The story of Jesus of Nazareth is the story of a pilgrimage - a story filled with magic and myth and mystery - perhaps that is part of its enduring appeal - The pilgrimage begins in Galilee and heads for Jerusalem, the holy city.

No wonder his followers were called People of the Way - as he passed by he called on people to join him - and they put down their nets and they followed. Theirs was a journey like no other - they witnessed healing. they witnessed miracles, they saw multitudes of people, they listened to teachings they had not heard before. They followed a way of life they had never known before. All the restrictions were gone - no sabbath rules, no class distinction, they eat with the fallen and the outcasts. There were no mothers and fathers, no gender discrimination. Theirs was a transcendent life of brotherhood and sisterhood - people on the way - following the light of their mysterious teacher. Told about a God who only loved - and loved all - the broken as well as the strong,

And even though this great adventure ended in the death of their beloved leader, nothing was ever going to put out the light that he had brought to their lives - no wonder he was the light of the world. It was a new world - a land beyond anything they had ever known before.

It was never going to be a revolution - not for many more years - and then it was never going to be quite the same - but the light stayed. The song of life could live on in the story of that journey.

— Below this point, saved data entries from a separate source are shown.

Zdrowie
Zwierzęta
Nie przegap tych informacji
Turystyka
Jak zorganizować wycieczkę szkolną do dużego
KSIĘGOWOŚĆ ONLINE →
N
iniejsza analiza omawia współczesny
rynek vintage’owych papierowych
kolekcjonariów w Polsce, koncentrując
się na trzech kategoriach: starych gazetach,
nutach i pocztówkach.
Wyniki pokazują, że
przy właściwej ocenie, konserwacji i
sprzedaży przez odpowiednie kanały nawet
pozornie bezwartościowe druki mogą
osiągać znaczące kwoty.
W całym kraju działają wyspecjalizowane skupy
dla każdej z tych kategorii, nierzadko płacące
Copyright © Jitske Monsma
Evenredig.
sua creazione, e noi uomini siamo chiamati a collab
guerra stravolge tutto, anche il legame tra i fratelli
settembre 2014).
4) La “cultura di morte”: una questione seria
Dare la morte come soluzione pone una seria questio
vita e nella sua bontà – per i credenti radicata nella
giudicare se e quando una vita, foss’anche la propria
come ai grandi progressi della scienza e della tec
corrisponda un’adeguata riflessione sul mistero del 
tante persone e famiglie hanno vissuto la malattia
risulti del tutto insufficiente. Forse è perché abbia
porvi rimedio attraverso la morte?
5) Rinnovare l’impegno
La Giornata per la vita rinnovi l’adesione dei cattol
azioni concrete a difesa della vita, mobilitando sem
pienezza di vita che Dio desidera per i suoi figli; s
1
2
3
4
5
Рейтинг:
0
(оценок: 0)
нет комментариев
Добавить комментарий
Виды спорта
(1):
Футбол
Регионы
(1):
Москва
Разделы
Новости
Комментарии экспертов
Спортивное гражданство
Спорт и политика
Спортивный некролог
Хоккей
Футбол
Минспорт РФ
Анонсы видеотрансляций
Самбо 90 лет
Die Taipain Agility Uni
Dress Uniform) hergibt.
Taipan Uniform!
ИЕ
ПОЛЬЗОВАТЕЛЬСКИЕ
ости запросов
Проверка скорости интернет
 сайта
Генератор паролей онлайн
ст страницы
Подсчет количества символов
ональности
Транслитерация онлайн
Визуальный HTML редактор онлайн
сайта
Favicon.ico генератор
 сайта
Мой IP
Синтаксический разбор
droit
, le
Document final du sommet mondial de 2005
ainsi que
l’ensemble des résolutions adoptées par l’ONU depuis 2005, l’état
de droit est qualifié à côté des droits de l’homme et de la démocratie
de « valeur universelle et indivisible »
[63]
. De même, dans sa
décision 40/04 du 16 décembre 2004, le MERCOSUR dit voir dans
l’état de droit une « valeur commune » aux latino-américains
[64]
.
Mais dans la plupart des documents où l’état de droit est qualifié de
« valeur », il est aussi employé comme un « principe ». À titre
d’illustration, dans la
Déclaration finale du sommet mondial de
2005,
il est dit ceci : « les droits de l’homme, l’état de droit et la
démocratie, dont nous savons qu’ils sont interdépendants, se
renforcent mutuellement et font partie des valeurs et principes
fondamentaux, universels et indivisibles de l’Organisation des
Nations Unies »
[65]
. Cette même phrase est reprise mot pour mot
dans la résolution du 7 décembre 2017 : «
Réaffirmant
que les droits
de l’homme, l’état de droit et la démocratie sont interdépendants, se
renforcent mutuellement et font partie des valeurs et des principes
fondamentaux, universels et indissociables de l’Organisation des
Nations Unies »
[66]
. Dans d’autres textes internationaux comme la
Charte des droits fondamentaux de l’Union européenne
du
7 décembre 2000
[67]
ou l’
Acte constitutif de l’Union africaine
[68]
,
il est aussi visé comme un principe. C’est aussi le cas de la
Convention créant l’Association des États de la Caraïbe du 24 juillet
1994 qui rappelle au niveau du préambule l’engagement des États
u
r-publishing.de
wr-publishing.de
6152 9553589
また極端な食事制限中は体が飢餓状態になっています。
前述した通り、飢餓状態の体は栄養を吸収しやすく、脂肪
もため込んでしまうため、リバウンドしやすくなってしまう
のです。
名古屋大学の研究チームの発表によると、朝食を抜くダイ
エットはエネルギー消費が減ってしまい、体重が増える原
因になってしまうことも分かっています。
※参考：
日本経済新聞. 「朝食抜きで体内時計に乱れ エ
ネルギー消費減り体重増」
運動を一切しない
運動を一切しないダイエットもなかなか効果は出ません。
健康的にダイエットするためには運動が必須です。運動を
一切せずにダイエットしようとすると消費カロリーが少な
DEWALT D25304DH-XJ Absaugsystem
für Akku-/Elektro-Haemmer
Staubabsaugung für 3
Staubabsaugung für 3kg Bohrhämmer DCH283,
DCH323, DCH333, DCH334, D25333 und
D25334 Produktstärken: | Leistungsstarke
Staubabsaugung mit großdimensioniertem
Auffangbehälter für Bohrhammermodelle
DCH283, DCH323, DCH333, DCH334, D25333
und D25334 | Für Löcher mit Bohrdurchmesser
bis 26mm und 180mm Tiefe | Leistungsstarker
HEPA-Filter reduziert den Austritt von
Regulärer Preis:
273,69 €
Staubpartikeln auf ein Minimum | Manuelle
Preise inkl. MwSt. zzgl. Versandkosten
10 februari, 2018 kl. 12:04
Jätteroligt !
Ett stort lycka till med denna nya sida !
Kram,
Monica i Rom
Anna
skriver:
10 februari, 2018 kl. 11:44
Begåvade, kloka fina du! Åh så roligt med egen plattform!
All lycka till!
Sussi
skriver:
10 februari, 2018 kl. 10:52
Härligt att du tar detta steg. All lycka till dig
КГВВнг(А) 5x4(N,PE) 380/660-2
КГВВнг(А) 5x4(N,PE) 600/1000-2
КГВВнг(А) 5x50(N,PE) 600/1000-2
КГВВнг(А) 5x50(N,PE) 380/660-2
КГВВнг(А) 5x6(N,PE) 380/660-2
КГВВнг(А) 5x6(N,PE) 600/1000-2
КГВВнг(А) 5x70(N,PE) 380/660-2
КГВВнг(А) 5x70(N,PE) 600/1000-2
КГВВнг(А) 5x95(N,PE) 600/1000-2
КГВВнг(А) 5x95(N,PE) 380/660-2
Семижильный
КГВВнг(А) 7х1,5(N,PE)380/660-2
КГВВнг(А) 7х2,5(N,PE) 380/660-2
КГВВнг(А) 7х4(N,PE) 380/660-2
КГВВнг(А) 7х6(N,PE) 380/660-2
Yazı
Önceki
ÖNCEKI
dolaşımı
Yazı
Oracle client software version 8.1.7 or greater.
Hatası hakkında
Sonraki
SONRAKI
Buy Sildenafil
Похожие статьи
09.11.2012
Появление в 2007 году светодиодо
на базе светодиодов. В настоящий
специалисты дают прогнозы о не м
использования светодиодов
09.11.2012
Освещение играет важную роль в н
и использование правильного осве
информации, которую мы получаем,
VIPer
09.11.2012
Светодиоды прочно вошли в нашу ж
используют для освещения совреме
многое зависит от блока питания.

For whatever has become of christianity since - the fact that it has become an institution - that the institution fragmented into many parts and many beliefs - that the teachings are no longer live teachings given on a hillside or in the quiet of an upper room - but have been turned into learned texts, added to and amended and long commentaries written on what they might have really meant.- the essence of that first journey remains.

We need to be pilgrims. We need our whole lives to be a journey to some sacred space. We don’t have to set out on the open road. We don’t have to think that the goal is all. It is more important to travel than to think only of the end. It is the journey that changes lives more than the goal. To travel without feeling the beauty of the world or passing time with strangers or dining with friends is not a pilgrimage at all.

Pilgrimage is about enriching the soul, discovering the song of life. To find that sacred space within our own being, our own lives.

One of the words that is used to describe our modern fast moving, no longer walking world but speeding world is brokenness.

They talk of a broken world filled with broken people - the sad and disappointed, the sick and the disillusioned, the soulless and the listless. Broken people in a broken world an with nowhere to go. People feeling in the way rather than on the way and people broken on the wheel of life not going anywhere.

To heal broken spiritsd and broken lives the spiritual pilgrimage awaits - the journey that walks alone but talks to strangers and tells its story and listens to stories of others. The pilgrim will discover that the goal of life is within ourselves. The way of truth, the way of life, the way of true religion - the way of love for one another is under our feet. The God of Love is within and the God of Love is all around. We can sing the song of life wherever that way leads us.